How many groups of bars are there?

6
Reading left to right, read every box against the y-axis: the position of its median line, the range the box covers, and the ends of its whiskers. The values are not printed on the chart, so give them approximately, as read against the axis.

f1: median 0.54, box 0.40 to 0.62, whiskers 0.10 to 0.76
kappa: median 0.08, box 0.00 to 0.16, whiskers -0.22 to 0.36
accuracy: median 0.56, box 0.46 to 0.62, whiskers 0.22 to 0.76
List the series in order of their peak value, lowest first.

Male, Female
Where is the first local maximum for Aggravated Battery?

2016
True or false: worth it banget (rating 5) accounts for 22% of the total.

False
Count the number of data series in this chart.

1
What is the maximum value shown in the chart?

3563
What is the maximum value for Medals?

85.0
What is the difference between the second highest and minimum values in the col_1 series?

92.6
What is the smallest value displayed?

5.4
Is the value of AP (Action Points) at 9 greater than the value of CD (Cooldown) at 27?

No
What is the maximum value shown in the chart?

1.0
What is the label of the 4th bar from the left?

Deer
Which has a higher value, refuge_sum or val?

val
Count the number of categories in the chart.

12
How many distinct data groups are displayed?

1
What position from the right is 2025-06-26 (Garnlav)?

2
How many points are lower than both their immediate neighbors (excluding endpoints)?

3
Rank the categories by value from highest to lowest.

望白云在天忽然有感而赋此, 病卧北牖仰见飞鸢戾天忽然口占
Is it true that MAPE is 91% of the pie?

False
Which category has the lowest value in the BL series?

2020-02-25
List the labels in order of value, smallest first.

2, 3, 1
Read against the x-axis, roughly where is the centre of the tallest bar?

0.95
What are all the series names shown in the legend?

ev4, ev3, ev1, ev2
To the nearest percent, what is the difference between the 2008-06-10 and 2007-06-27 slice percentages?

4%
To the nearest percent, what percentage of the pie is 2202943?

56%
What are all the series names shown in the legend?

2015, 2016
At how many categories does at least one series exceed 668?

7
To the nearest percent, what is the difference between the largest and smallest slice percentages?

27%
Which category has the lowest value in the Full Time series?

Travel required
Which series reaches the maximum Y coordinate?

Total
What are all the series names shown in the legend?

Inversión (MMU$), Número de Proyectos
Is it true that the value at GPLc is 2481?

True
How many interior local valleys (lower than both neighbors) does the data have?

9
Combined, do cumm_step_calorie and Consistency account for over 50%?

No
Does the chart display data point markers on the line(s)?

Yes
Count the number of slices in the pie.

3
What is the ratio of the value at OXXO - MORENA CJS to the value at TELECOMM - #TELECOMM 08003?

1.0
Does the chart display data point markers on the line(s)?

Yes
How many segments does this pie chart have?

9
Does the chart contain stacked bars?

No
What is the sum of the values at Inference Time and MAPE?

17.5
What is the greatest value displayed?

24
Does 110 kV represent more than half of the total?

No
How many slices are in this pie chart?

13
+++
Extract every line of the items above that contains the string "smallest", treating uppercase and lowercase as different.

What is the smallest value displayed?
List the labels in order of value, smallest first.
To the nearest percent, what is the difference between the largest and smallest slice percentages?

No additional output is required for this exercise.